TASK
Retype, word for word, each line between the lines holding "Table 2. Molecular" and "Table 7. Correlation", inclusive, and leave the rest of the data alone.

SOURCE INFORMATION
****************
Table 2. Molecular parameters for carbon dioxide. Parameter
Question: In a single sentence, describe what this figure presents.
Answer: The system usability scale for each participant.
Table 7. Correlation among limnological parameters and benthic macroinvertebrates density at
****************
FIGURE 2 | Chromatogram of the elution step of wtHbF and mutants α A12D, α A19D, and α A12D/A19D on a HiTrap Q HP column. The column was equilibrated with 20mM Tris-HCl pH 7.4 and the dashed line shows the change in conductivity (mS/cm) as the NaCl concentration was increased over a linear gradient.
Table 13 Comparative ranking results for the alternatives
****************
RESULT FOR THIS EXERCISE
Table 2. Molecular parameters for carbon dioxide. Parameter
Question: In a single sentence, describe what this figure presents.
Answer: The system usability scale for each participant.
Table 7. Correlation among limnological parameters and benthic macroinvertebrates density at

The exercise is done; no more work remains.